The Amazon report on Russian-speaking hackers using gen AI tools to compromise 600 firewalls confirms that the technical barrier for large-scale exploitation has been permanently lowered. To explore how PurpleOps can secure your infrastructure, view our full range of services:

Frequently Asked Questions

How did Russian-speaking hackers use GenAI to compromise firewalls?
The actors used commercial AI services to automate the identification of weak configurations, generate attack plans, create operational checklists, and develop custom code for network scanning and post-breach reporting.

Which devices were specifically targeted in this campaign?
The campaign primarily targeted Fortinet FortiGate firewalls, which are widely used for network management and VPN access.

What is AI distillation and why is it a security risk?
AI distillation involves siphoning the capabilities of advanced models (like Claude) into smaller models. This often removes safety guardrails, allowing malicious actors to generate exploit code or disinformation without restrictions.

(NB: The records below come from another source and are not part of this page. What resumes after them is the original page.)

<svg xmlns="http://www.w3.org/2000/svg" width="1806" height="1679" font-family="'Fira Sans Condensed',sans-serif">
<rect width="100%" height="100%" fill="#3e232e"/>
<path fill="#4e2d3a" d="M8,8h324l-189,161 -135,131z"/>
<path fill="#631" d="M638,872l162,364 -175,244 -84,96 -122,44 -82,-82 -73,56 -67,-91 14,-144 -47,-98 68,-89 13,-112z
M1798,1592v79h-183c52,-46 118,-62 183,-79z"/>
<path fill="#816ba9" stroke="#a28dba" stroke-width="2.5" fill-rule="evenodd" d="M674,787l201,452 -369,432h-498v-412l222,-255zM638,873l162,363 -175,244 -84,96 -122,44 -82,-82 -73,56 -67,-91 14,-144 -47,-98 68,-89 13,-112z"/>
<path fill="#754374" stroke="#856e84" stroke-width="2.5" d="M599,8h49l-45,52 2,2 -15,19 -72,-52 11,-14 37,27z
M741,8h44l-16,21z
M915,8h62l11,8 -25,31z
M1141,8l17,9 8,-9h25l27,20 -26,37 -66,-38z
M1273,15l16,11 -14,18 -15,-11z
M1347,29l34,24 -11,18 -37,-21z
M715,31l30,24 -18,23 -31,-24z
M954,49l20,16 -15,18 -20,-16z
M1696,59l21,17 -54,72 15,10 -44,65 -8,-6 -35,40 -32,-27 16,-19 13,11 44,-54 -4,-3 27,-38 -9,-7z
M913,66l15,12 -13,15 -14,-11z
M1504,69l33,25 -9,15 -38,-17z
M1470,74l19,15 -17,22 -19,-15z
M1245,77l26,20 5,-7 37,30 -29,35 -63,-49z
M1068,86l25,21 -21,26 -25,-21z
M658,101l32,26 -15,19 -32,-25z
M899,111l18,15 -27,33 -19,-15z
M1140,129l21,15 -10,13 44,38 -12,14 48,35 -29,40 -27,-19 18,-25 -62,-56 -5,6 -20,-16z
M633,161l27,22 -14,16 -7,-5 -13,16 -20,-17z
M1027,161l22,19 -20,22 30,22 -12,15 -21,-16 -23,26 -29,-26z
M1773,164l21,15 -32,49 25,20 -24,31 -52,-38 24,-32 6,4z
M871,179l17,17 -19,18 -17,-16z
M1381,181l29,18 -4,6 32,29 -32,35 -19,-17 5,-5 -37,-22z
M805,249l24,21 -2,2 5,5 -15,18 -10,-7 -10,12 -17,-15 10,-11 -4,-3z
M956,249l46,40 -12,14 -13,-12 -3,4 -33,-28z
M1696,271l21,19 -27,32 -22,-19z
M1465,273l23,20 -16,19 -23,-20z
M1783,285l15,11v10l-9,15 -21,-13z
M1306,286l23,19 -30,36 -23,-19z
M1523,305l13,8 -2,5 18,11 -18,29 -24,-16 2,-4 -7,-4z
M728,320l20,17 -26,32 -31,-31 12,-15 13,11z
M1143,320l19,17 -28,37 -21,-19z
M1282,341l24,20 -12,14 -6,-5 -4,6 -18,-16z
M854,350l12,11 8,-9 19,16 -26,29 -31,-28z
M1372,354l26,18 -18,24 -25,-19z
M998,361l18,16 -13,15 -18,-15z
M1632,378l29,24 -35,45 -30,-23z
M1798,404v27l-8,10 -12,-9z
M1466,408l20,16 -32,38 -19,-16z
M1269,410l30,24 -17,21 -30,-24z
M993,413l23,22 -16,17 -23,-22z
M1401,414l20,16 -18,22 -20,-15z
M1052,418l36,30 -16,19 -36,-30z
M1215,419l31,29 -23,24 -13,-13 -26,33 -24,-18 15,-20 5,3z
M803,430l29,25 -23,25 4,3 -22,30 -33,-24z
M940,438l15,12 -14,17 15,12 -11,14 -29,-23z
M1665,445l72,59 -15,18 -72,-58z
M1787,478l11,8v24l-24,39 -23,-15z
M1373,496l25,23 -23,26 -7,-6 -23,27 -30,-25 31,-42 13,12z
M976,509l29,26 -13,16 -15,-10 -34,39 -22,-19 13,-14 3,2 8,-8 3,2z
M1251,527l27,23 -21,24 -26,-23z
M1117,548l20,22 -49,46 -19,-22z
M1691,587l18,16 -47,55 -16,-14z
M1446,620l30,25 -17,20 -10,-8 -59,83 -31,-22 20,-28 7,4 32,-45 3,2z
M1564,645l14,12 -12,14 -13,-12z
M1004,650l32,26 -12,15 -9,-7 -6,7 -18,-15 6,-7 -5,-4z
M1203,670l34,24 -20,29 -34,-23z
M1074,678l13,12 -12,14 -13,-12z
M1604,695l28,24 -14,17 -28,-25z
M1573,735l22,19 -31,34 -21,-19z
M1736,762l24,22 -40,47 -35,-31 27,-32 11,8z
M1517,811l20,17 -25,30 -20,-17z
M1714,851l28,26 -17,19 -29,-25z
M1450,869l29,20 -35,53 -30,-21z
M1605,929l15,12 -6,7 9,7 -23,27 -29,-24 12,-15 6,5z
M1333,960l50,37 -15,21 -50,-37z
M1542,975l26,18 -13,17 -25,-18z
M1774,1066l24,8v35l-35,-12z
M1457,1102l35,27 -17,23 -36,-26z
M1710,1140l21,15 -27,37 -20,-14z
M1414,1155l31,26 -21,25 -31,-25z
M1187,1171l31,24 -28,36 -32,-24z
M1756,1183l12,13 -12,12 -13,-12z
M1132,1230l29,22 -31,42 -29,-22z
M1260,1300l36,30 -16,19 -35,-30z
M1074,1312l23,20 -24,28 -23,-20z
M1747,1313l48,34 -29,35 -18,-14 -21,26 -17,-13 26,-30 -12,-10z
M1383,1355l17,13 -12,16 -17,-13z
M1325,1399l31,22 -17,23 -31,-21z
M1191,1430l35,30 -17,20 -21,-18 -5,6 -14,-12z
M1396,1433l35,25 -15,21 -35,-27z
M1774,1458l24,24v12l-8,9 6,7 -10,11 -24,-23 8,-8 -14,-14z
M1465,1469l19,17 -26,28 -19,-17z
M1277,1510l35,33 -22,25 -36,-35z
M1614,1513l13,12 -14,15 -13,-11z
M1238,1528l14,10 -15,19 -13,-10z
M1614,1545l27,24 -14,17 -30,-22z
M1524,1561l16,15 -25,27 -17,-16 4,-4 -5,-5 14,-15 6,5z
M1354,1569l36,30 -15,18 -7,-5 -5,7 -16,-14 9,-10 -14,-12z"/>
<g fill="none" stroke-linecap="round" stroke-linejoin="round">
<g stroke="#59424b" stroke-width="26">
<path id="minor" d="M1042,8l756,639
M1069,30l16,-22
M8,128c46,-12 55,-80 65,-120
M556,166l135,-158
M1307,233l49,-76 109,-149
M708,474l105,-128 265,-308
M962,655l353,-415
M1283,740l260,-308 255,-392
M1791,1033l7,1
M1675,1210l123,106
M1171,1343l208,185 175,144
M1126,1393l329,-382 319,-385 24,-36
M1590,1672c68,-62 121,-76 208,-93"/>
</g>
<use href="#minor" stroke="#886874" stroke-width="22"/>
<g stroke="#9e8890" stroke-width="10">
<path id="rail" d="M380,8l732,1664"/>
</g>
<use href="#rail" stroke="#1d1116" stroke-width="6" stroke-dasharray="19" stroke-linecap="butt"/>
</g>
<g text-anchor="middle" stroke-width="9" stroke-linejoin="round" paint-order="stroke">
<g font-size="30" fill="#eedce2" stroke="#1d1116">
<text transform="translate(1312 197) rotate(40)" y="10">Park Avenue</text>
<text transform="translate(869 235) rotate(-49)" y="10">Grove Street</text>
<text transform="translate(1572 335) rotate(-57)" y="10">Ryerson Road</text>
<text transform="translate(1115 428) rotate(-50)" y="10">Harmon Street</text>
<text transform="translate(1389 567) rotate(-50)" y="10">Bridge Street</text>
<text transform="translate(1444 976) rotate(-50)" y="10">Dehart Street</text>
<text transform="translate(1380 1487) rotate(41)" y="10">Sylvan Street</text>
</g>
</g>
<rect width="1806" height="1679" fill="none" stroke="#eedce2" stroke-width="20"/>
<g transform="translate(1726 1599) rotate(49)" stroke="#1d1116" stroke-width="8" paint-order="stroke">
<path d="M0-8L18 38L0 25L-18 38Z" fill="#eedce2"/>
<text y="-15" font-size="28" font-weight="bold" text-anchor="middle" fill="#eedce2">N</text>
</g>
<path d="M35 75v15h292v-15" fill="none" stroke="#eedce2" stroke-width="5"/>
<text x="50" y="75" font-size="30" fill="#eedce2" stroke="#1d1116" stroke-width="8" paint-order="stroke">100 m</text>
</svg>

What are the risks associated with Roundcube and PDF tools?
Recent vulnerabilities allow for remote code execution and script injection. AI swarms are now being used by researchers and threat actors alike to find these patterns in complex application stacks.

How can organizations protect themselves from AI-augmented attacks?
Focus on core security hygiene: harden administrative access, enforce hardware-based MFA, rotate credentials after any suspected breach, and utilize high-fidelity threat intelligence for dark web and Telegram monitoring.